Monday, 14 December 2015

Savoury breakfast slab

...and the depressing newspaper headlines were bearable after all!

Some weekends are so hectic that I need my next weekend to start right away on Monday. If that's not in stock, I need to be pampered with a hot decadent, old fashioned palak or alu parantha, to motivate me to work all day.

While there's nothing to beat a hot parantha straight off the griddle(made by someone else of course), my savoury slabs come pretty close in terms of taste. The texture is like that of a quick break and the taste borrows from the spice mix of a palak parantha, although I do tend to get stingy with the fat.

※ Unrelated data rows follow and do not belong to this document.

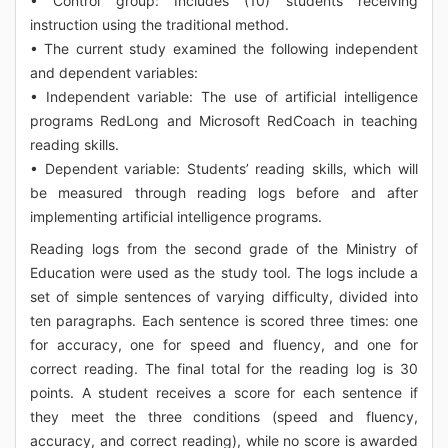
• Control group: Includes (10) students receiving
instruction using the traditional method.
• The current study examined the following independent
and dependent variables:
• Independent variable: The use of artificial intelligence
programs RedLong and Microsoft RedCoach in teaching
reading skills.
• Dependent variable: Students’ reading skills, which will
be measured through reading logs before and after
implementing artificial intelligence programs.
Reading logs from the second grade of the Ministry of
Education were used as the study tool. The logs include a
set of simple sentences of varying difficulty, divided into
ten paragraphs. Each sentence is scored three times: one
for accuracy, one for speed and fluency, and one for
correct reading. The final total for the reading log is 30
points. A student receives a score for each sentence if
they meet the three conditions (speed and fluency,
accuracy, and correct reading), while no score is awarded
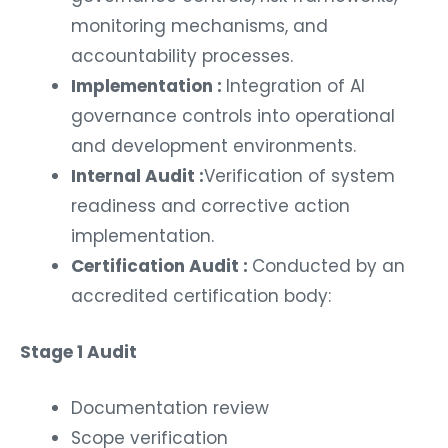
monitoring mechanisms, and
accountability processes.
Implementation :
Integration of AI
governance controls into operational
and development environments.
Internal Audit :
Verification of system
readiness and corrective action
implementation.
Certification Audit :
Conducted by an
accredited certification body:
Stage 1 Audit
Documentation review
Scope verification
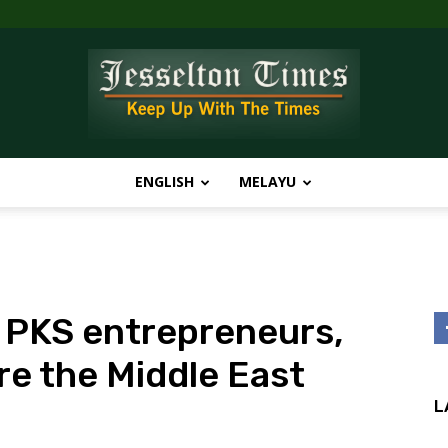
ENGLISH
MELAYU
Jesselton
PKS entrepreneurs,
Times
re the Middle East
L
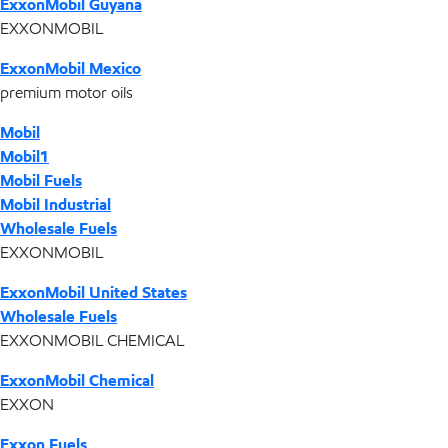
ExxonMobil Guyana
EXXONMOBIL
ExxonMobil Mexico
premium motor oils
Mobil
Mobil1
Mobil Fuels
Mobil Industrial
Wholesale Fuels
EXXONMOBIL
ExxonMobil United States
Wholesale Fuels
EXXONMOBIL CHEMICAL
ExxonMobil Chemical
EXXON
Exxon Fuels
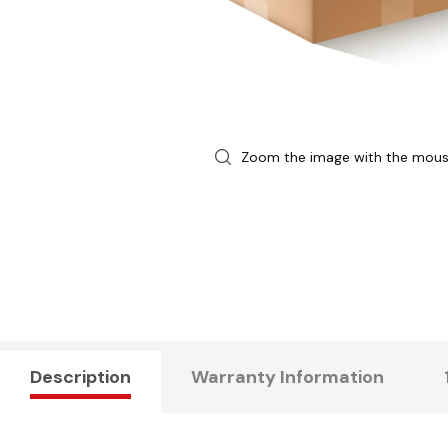
Zoom the image with the mou
Description
Warranty Information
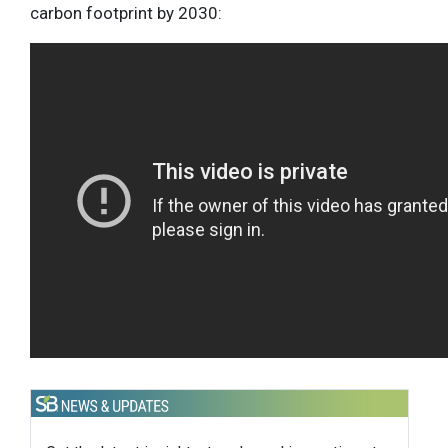
carbon footprint by 2030:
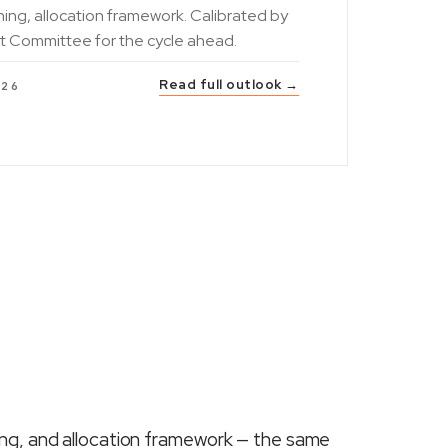
ning, allocation framework. Calibrated by
t Committee for the cycle ahead.
Read full outlook →
026
ing, and allocation framework — the same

And thanks to a technological marvel called the microwave, you can make these babies in advance and still have your hot b'fast!

Ingredients (for 6-8 slices)

Dry ingredients
Quick oats - 1 cup
Flour - 1/2 cup
Wholewheat flour - 1/2 cup
Baking powder - 2 tsp
Salt - 1/2 tsp salt
Garam masala - 1/2 tsp
Chilli powder - 1/4 tsp
Amchur* - a generous pinch or two

Wet ingredients
Oil - 4 tbs
2 eggs
250 ml water

Raw spinach leaves, chopped - 220 g (1 large bunch of leaves, with stalks removed)

Method


Mix all the dry ingredients together.

Beat/blend the wet ingredients and mix lightly with the dry.

Stir in spinach.

Pour into a  9.5"x 12" non-stick pan lined with parchment paper. (the dimensions of the pan are not sacrosanct. Baking the batter in a smaller pan will make a slightly thicker slab. Still good.)

Bake for 30 minutes at 180ÂșC. Cut into pieces when cool.

Note


The topping in the picture is a spoonful of mozzarella experiment gone wrong (for some reason, it refused to stretch and get glossy like in dozens of youtube videos, crumbling instead into a slothful cottage cheese).  But a slice of paneer, a pat of butter or a spoonful of cottage cheese work too, as does  a bit of lemon or mango pickle (Indian of course).

I have, in the past, added cooked corn into the batter, added textural interest, but made the slabs a bit denser.

*Amchur or raw mango powder adds a sweetish sour tang, but if unavailable, you could substitute this with a squeeze of lemon juice, or just drop this ingredient altogether.